Churchyard exhibited with the Norwich Society of Artists in 1829, and his friend George Rowe, a fellow artist from Woodbridge also exhibited there in 1830, confirming Churchyard had exposure to the Norwich scene. In 1828 a visit to Woodbridge by John Berney Crome, the eldest of the sons, may indicate a previous contact during Churchyard's visits to Norwich. Perhaps Churchyard had struck up a friendship with J.B.Crome, who certainly handled and sold his father’s pictures providing a possible source of works for Churchyard.

 Due to the lack of dated works by Churchyard it is difficult to be exact when assessing the time at which Churchyard became aware of Crome’s work. By the mid 1820’s he was developing his fluent style with some regard for Crome’s tonal values and especially to the Norwich master's later brushwork technique. Crome's sketchy 'Postwick Grove' at Norwich, if combined with a Constable oil study, would result in something resembling a typical Churchyard of his later years  It is likely Churchyard admired many artists, from the Dutch 17th century to his contemporary British exhibitors.

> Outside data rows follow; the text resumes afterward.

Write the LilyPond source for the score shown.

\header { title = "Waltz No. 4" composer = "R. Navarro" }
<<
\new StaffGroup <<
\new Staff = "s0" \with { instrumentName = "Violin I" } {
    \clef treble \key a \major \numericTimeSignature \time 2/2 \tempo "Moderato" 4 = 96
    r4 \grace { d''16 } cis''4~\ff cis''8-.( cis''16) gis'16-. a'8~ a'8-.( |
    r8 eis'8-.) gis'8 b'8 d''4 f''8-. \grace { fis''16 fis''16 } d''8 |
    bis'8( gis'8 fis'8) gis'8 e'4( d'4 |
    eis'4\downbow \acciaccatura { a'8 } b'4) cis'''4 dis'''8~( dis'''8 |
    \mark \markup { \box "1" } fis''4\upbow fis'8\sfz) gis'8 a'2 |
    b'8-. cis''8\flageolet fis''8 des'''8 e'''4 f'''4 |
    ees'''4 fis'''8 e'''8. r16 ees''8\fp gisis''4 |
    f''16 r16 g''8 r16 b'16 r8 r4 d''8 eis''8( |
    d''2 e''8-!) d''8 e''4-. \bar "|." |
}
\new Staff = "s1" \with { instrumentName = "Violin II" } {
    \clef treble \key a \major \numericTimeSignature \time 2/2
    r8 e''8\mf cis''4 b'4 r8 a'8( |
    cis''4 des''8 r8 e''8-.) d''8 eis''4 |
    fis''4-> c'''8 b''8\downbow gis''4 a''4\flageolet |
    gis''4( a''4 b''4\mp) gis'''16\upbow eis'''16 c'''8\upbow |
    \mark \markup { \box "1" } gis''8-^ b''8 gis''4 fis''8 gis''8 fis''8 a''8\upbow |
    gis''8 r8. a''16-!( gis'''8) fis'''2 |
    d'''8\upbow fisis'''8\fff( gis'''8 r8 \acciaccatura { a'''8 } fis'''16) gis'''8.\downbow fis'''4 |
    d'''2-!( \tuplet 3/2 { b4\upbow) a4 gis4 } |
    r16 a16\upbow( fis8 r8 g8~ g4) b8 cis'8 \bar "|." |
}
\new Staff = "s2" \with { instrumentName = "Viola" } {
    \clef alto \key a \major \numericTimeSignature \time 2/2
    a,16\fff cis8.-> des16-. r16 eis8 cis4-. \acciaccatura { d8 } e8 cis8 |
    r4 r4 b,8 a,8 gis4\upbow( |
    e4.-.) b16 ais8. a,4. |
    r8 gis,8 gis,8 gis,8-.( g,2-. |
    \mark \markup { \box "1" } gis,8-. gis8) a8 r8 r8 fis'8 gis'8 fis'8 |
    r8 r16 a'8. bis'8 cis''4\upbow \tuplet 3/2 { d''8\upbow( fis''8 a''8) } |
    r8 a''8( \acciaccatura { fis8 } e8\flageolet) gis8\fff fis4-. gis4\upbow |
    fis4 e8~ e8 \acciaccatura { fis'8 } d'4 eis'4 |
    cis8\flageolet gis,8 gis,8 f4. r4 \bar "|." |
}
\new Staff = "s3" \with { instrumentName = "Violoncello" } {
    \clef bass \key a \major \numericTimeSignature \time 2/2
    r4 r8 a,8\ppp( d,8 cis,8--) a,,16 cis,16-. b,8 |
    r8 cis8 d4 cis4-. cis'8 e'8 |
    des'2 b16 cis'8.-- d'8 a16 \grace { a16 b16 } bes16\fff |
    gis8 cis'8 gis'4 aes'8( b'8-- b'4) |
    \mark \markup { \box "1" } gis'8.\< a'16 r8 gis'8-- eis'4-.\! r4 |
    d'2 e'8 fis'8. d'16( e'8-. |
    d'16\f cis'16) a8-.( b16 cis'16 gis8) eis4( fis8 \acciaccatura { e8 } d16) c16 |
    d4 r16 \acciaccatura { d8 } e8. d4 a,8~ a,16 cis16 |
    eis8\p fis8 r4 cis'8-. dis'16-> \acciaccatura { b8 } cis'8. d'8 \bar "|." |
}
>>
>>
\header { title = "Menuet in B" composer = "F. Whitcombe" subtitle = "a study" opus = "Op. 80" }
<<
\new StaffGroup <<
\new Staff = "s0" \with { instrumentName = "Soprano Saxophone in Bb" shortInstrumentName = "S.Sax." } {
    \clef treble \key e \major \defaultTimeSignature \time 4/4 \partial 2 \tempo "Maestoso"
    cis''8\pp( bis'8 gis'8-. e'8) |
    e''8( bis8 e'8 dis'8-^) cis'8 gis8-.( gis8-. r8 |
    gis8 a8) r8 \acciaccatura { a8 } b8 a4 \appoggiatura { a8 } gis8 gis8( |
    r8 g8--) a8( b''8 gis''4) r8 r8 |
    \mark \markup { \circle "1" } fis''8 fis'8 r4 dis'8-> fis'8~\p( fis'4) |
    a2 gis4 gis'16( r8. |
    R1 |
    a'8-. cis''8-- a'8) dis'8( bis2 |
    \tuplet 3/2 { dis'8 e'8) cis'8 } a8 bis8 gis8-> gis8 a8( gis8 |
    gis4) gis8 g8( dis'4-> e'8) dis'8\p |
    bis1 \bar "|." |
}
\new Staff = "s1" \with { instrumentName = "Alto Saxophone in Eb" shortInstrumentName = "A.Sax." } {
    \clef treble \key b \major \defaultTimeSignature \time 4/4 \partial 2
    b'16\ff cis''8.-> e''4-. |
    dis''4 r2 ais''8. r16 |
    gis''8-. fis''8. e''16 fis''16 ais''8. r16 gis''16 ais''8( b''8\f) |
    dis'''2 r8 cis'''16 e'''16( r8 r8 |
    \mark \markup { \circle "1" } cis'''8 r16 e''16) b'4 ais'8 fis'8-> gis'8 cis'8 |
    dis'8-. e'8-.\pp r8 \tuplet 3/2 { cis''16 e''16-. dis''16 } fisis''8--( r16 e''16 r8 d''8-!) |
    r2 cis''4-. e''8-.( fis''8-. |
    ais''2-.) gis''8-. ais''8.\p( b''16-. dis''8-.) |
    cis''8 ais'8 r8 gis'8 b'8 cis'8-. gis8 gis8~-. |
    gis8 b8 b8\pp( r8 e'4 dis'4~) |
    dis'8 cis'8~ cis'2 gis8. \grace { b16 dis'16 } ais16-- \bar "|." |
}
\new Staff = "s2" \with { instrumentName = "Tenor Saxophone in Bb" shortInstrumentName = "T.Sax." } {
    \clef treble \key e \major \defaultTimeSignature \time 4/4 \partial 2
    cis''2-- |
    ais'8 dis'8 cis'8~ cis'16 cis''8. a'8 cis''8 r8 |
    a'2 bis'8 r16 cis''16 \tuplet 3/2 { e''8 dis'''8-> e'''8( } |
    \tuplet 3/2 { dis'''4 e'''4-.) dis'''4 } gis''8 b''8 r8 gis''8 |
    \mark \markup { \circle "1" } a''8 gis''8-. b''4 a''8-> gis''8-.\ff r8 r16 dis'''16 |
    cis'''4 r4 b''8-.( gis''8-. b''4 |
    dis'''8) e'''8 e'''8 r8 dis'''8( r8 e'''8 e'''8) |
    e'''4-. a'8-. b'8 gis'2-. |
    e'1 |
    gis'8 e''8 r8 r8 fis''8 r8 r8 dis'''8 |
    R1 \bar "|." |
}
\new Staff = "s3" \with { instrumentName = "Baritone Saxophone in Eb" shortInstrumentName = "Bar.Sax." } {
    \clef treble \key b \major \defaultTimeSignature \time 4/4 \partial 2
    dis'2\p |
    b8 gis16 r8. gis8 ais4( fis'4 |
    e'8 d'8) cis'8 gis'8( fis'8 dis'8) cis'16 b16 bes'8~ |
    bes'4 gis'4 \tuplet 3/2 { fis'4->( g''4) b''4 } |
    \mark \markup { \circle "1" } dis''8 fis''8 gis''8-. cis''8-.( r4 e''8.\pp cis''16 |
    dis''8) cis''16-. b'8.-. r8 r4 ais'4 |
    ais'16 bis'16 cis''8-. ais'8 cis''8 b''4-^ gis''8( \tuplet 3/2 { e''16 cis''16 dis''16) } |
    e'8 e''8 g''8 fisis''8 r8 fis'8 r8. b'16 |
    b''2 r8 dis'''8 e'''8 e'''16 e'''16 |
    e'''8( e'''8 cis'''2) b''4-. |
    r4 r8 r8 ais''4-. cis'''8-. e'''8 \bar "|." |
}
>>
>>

John Constable's influence on his work was not, in my opinion, as strong  as that of John Crome in the 1820’s. It is plausible the Constable Estate sale in 1837 released a number of oil sketches on to the market, some of which ended up passing though Churchyard’s hands resulting in his later pictures reflecting this fresher style.

By the 1840's Crome had few admirers outside Norwich as fashion had veered towards highly-finished paintings. Churchyard had opportunities to buy important works by Crome, and he acquired the major painting ‘Mousehold Heath: Mill and Donkeys' in July 1844 (fig 1. now in Tate Britain), having just bought the important 'Norwich River' and 'Yarmouth Beach' oil paintings a short time before. Churchyard, according to FitzGerald, was a competent judge of works by Constable, Gainsborough and Crome. Clifford states in his volume on Crome that works on the market 'before 1862' were likely to be genuine. There is no doubt Churchyard's Sale in 1866 helped to set new levels of interest in Crome, for his large 'Moonlight with a View of Bruges' (displayed in the Castle Collection) sold for £162, more than three times the purchase price at Christies' 3 years before.

In conclusion it can be assumed Churchyard owned in excess of thirty works by John Crome. I have index cards for the 23 sold at his 1866 sale and others for works handled during his lifetime, including important examples amongst them. The 1849 Bernard Barton sale in Woodbridge included at least four Cromes, one of which was the fine 'Blundestone', and Churchyard is sure to have supplied these paintings. Although not a commercial dealer, Churchyard must have gained financially on his swaps and sales, which went some way towards meeting the costs involved when he was not able to combine picture-hunting trips with legal work.

It is plausible that a Crome could be identified in the future through a link with a Churchyard work. Looking back at the period of Churchyard's life when he collected major works it can only make us envious of the days when Cromes were abundant, and affordable.